The fact that Mr. Lovell did not have my original post (or more
importnatly, the series of posts I was responding to) may have led him to
beleive that we are less in agreement than we are:

In summary:

This thread began with a domain name owner complaining that leaving dispute
resolution to full civil litigation left her at a disadvantage to large
companies.

Other posters argued that the lack of precedent made mandatory dipsute
resolution for DN conflicts unpracticable

I pointed out that in the US, likelihood of confusion naalysis is fleshed
out.  In response to Mueller I add that likelihood of confusion analysis is
fleshed out in every country that has opposition or cancellation
proceedings (pretty much every trademark jurisdiction).  The law does not
vary so much from country to country that at the preliminary level, that
outcomes would drastically vary from jurisdiction to jurisdiction (the fact
that we are dealing exclusively with word vs. word dipsutes here removes a
lot of the nuances between jurisdictions).

As I've stated in previous posts, I would view expedited dispute resolution
as being the equivalent of a preliminary injunction proceeding, where the
complainant had a high threshold - that it was very likely to prevail.  The
clear winners in one country tend to be the clear winners in other
countries.  It's the cases in the middle where outcomes may vary - and I've
argued that an XDR tribunal would toss out the close cases (for a civil
court to decide if the complainant chose).

As for Mr. Lovell's comments on NSI, I have repeatedly stated that NSI's
dispute resolution proceeding works an injustice because it performs no
likelihood of confusion analysis.  It does not have the expertise to take
advantage of the developed caselaw - we would not have had a juno.com
situation if it did.  I believe that the NSI experience is not an argument
against alternated dispute resolution, it is an argument against
incorrectly executed administered dispute resolution - don't force
registries and registrars to be judges.

As for ICANN not having the experience to administer XDR, I would assume
that part of is mandate to deal with intellectual propeorty issues in the
DNS (see the White Paper and the Coop Agreement) would involve making
arrangements to hire that expertise - maybe it would be arrangements with
local trademark offices, I don't know - I do not automatically think it
should be WIPO.  One of the ICANN Board members should be someone with
trademark dispute resolution expertise - soemone like a former head of a
trademark office.

Data
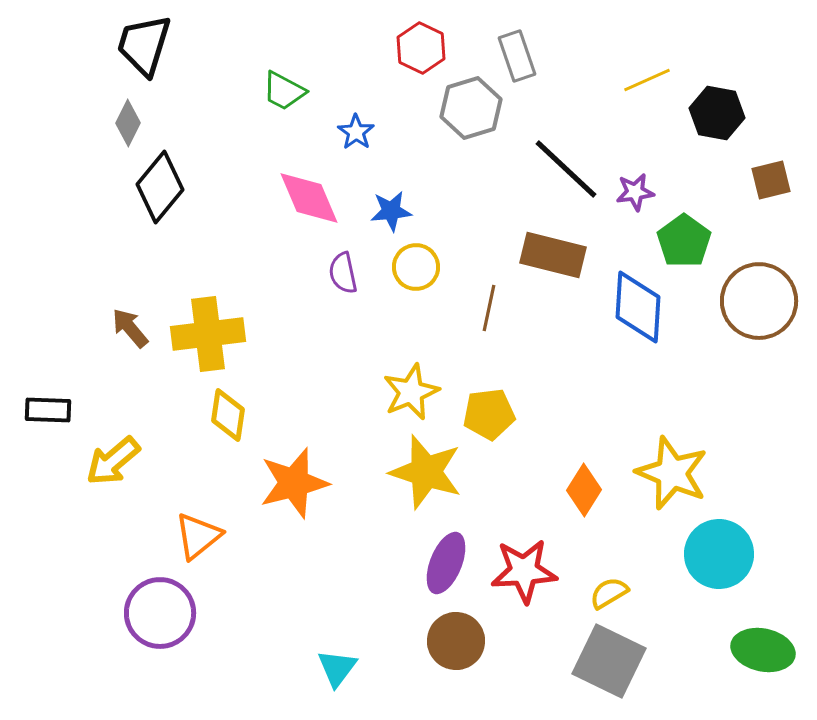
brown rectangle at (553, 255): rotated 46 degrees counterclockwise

Problems to work on
1/ According to the dispute resolution post, what analysis does NSI's dispute resolution proceeding fail to perform?
2/ For each statement, say whether it agrees with the dispute resolution post: (a) The thread began with a domain name owner who complained about leaving disputes to full civil litigation. (b) The writer believes WIPO should automatically be the body that administers XDR. (c) The writer expects an XDR tribunal to decide the close cases itself.
3/ Reproduce verbatim the passage of the dispute resolution post starting at "As for Mr. Lovell's" and ending at "to be judges.".
The material can be left aside.

Responses in order
1/ It performs no likelihood of confusion analysis.

2/
(a) Yes: "This thread began with a domain name owner complaining that leaving dispute resolution to full civil litigation left her at a disadvantage to large companies."
(b) No: "I do not automatically think it should be WIPO."
(c) No: "an XDR tribunal would toss out the close cases (for a civil court to decide if the complainant chose)."

3/
As for Mr. Lovell's comments on NSI, I have repeatedly stated that NSI's
dispute resolution proceeding works an injustice because it performs no
likelihood of confusion analysis.  It does not have the expertise to take
advantage of the developed caselaw - we would not have had a juno.com
situation if it did.  I believe that the NSI experience is not an argument
against alternated dispute resolution, it is an argument against
incorrectly executed administered dispute resolution - don't force
registries and registrars to be judges.